(Quiz items built on charts)
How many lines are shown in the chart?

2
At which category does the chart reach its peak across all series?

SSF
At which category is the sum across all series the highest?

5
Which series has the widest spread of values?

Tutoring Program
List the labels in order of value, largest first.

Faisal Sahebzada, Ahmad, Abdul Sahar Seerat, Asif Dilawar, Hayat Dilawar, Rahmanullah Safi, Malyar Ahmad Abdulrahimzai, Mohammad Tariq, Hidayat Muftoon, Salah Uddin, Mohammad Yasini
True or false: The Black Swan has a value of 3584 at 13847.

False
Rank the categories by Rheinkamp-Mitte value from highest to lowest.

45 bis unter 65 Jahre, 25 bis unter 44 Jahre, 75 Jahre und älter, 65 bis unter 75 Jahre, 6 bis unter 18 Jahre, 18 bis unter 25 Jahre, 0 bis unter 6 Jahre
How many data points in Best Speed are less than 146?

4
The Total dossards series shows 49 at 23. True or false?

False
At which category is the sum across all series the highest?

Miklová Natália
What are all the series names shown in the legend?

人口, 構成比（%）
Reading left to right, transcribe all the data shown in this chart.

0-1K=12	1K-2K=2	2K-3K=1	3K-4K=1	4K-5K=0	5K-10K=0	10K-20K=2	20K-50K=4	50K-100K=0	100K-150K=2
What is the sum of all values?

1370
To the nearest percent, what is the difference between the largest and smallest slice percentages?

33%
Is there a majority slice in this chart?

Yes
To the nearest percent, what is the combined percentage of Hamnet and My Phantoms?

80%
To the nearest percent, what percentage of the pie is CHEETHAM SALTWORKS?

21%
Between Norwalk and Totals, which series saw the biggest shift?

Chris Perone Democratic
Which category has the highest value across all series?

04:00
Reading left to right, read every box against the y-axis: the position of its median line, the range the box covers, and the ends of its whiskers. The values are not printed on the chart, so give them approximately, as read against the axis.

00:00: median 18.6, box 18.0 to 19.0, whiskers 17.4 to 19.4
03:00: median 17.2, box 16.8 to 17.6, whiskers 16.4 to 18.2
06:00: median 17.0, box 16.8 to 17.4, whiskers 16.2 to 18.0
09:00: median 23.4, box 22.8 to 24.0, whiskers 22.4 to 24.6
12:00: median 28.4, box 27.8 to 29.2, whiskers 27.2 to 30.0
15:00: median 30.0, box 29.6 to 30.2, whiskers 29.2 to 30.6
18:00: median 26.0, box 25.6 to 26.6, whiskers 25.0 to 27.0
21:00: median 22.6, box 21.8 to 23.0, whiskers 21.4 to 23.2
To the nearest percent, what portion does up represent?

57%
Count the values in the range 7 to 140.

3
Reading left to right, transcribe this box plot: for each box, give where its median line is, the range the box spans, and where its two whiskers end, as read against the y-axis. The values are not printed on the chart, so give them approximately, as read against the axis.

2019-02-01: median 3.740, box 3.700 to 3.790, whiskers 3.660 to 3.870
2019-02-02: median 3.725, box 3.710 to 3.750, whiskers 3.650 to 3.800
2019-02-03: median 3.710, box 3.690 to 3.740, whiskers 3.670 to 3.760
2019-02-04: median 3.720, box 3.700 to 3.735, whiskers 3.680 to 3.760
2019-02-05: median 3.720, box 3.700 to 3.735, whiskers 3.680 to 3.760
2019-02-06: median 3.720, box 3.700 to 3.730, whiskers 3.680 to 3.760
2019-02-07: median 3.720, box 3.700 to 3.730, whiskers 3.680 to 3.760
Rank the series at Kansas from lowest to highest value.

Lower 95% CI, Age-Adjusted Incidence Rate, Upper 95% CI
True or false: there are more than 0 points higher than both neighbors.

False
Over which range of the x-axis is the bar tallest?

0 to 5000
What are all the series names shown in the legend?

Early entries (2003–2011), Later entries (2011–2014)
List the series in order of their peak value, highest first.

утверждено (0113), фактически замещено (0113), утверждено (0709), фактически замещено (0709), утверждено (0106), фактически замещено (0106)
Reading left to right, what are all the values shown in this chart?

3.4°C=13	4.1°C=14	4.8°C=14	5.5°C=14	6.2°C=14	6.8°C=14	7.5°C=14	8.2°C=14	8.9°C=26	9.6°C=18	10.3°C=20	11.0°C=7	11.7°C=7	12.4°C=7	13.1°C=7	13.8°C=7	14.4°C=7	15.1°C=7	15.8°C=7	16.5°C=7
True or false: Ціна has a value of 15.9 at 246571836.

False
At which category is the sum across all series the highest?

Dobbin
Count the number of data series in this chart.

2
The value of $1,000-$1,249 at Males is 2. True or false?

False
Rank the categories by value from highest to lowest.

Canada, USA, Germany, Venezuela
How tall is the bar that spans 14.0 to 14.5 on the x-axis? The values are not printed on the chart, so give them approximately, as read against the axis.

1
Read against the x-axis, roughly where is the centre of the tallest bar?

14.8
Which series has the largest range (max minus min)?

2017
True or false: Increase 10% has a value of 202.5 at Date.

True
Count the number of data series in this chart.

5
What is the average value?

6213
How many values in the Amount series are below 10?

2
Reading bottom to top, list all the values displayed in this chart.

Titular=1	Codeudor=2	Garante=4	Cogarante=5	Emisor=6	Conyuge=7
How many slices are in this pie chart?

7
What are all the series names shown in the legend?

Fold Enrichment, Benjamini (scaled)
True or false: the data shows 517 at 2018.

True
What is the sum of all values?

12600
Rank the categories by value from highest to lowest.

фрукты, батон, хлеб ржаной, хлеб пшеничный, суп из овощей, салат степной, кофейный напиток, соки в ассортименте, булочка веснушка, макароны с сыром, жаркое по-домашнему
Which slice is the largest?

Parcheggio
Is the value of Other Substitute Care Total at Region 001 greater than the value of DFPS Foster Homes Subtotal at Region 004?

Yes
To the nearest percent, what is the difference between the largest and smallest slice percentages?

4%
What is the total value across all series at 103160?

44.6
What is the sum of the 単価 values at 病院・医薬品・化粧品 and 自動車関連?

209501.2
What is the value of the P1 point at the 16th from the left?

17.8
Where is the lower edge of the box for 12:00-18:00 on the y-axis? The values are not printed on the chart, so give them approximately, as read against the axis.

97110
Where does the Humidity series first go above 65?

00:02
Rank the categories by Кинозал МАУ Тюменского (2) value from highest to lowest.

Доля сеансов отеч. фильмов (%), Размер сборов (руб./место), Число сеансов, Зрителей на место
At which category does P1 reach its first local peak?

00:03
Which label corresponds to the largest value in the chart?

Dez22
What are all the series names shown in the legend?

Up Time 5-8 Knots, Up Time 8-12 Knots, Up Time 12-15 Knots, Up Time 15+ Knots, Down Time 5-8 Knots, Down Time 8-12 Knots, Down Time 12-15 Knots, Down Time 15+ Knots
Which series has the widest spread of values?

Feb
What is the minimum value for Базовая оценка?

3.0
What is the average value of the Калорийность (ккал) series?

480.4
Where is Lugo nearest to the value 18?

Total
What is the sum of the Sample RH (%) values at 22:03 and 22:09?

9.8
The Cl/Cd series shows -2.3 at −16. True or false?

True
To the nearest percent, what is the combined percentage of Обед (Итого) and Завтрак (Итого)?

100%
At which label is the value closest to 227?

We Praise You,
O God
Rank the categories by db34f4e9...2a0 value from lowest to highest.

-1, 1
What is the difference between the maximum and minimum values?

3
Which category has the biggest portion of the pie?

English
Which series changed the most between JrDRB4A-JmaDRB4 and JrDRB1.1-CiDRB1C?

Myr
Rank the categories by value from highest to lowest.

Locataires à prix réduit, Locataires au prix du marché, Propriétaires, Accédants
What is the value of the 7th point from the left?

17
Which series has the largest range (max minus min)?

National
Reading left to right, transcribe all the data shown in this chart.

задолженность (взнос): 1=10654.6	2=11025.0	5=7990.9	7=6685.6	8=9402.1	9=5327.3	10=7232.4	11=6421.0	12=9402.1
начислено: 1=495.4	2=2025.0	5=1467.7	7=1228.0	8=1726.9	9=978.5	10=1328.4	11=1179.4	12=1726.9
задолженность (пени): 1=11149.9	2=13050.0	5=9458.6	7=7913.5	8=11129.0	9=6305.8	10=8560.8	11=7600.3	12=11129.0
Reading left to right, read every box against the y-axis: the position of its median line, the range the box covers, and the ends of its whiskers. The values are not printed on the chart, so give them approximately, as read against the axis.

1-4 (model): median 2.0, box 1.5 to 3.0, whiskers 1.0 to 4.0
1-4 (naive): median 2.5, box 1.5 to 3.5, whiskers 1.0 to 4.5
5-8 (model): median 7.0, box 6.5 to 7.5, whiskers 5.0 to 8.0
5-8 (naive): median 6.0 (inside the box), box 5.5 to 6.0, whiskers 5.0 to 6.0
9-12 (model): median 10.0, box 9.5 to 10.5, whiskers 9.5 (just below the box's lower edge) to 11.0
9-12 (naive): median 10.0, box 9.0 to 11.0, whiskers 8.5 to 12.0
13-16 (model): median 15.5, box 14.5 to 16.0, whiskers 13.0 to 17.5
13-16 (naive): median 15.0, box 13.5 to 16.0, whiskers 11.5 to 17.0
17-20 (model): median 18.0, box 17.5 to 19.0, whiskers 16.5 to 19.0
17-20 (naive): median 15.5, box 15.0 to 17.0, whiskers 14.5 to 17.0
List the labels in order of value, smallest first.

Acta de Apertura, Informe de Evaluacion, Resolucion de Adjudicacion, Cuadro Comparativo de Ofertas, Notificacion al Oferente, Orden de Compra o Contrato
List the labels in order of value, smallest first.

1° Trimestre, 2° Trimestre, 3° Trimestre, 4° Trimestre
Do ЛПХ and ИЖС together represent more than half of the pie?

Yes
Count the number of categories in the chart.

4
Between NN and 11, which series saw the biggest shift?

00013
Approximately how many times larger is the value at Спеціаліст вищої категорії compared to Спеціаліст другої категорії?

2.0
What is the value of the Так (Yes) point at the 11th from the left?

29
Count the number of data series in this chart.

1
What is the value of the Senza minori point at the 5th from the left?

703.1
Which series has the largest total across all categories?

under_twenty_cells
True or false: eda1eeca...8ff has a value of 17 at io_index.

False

-- Exercise --
Can you print the listing without changes, from its first line through the line containing "True or false: The Black", with both of those lines included?

-- Task output --
How many lines are shown in the chart?

2
At which category does the chart reach its peak across all series?

SSF
At which category is the sum across all series the highest?

5
Which series has the widest spread of values?

Tutoring Program
List the labels in order of value, largest first.

Faisal Sahebzada, Ahmad, Abdul Sahar Seerat, Asif Dilawar, Hayat Dilawar, Rahmanullah Safi, Malyar Ahmad Abdulrahimzai, Mohammad Tariq, Hidayat Muftoon, Salah Uddin, Mohammad Yasini
True or false: The Black Swan has a value of 3584 at 13847.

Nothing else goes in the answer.